There are no slowly-spinning spits of al pastor at taquerias that traffic in guisados. Instead, there are big bowls of warm or room temperature stews. The day I ate at my favorite taqueria, I pointed at various vats and ended up with one taco stuffed with zucchini and corn, another piled with shredded chicken in salsa verde, and a third that became my favorite: potatoes and rajas—strips of roasted poblano chiles—cooked in cream.

I thought about those rajas con crema the other day at my local Key Foods, where a big box of shiny, perfect poblanos had caught my eye. Soon I was going through the aisle collecting everything I needed: cream, potatoes, a white onion. (Good corn tortillas are hard to find in New York City, and they're definitely not at my local Key Foods. Luckily, my corner bodega stocks a brand that I can hang with.)

At home, I opened my copy of My Mexico City Kitchen, the new cookbook by Gabriela Cámara, the restaurateur behind Mexico City's Contramar and San Francisco's Cala. I made her version of papas con rajas y crema ácida (as the name of the recipe implies, it uses Mexican crema instead of cream). And as I put the guiso on the table, I realized that I basically eat guisado-style all the time. I've just never thought about it that way.

Guisados are "the Mexican version of a one-pot meal," Cámara told me over the phone. Anything simple, slow-cooked, and stewy—whether made with chicken, seafood, pork, beef, or vegetables—is basically a guisado. "Meatballs in salsa, that's a guisado," she said. "Pork ribs in green sauce, that's a guisado."
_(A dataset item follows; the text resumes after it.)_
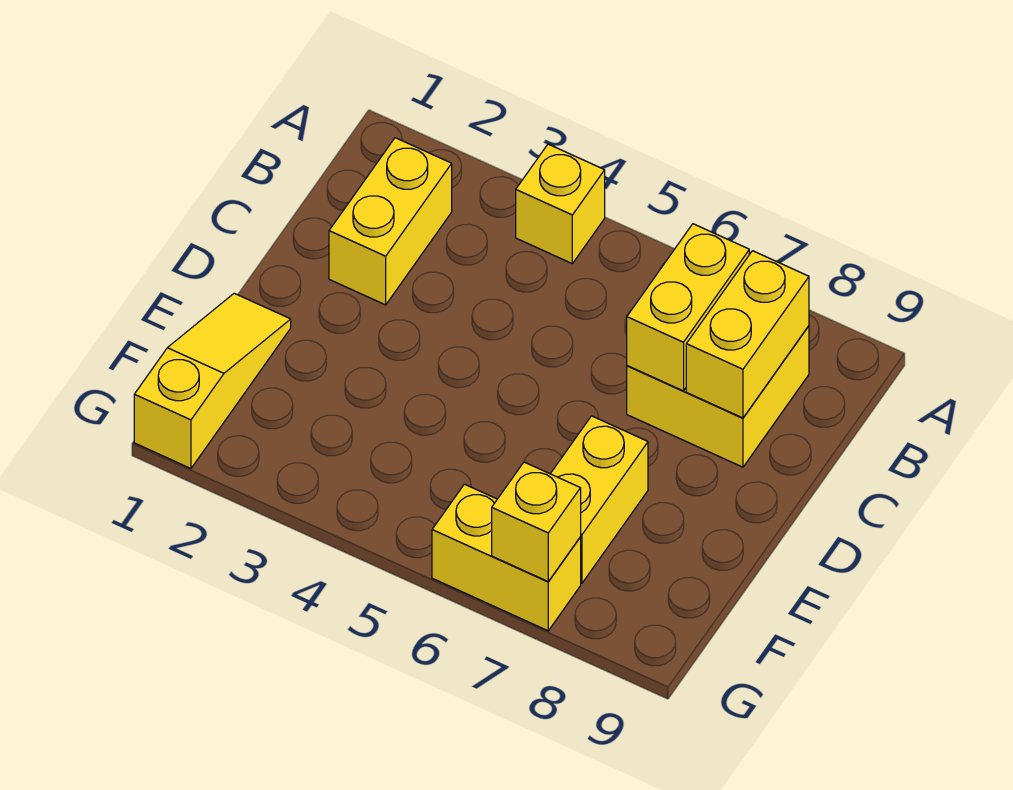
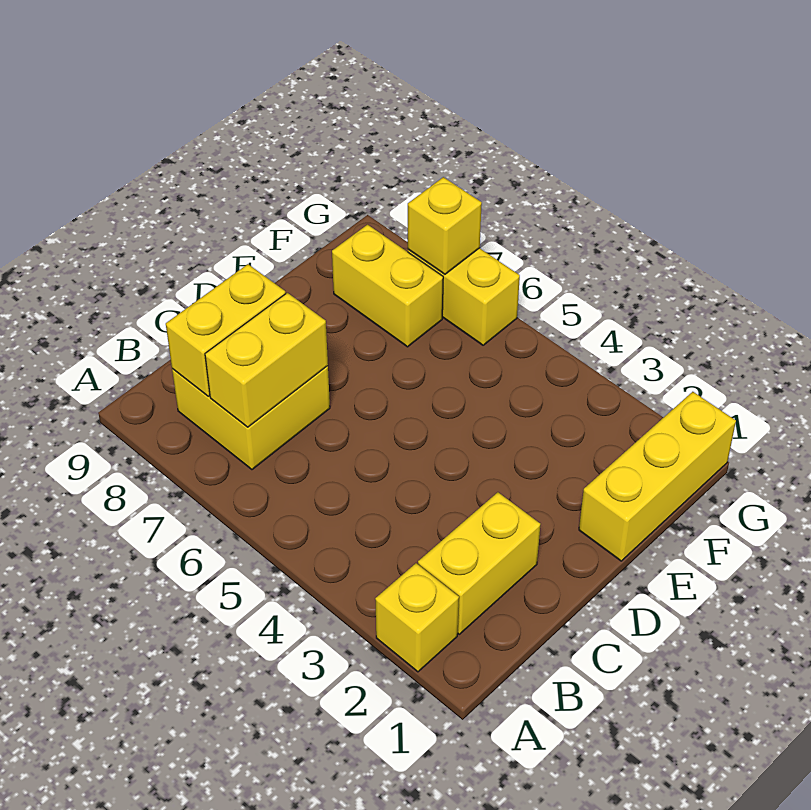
yellow 1x1 brick [516,144,605,263] -> yellow 1x1 brick moved to [375,563,459,672]
yellow 1x3 slope [134,293,291,469] -> yellow 1x3 brick [579,392,736,561]
yellow 1x2 brick [551,416,648,583] -> yellow 1x2 brick turned to [332,225,443,347]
She was describing the style of 70 percent of the meals I make at home, whether I'm sautéing vegetable scraps from my fridge with a little ground lamb and some crushed tomatoes, or making a recipe for a greens-and-beans stew. Cámara writes in her book that guisos don't necessarily need to be turned into tacos; they can go over rice or beans, or into tamales, too. That only reinforces my theory that I'm a guisado fanatic—almost every dinner I cook starts by putting on a pot of rice and/or beans.

Over the phone, I gave Cámara my theory: guisado is a Mexican word and concept, but in practice, the entire world cooks guisado-style. Together we listed off all the ways the world's cooks do guisado. If Mexican-style meatballs (albondigas) are guisados, so are Italian-style meatballs. If chicken slow-cooked in salsa verde is a guisado, so is chicken that's simply slow-cooked in broth.

The universality of the concept is built into the word. Guiso means "stew," but "guisar is the infinitive of 'to cook,'" Camara pointed out to me. "When people in Mexico say voy a guisa, they're saying 'I'm going to go cook'." Usually, that means cooking something homey.

"A guisado is not a beautiful dish," she added. "It's not exciting. The only point of guisado is that it's a really good-tasting."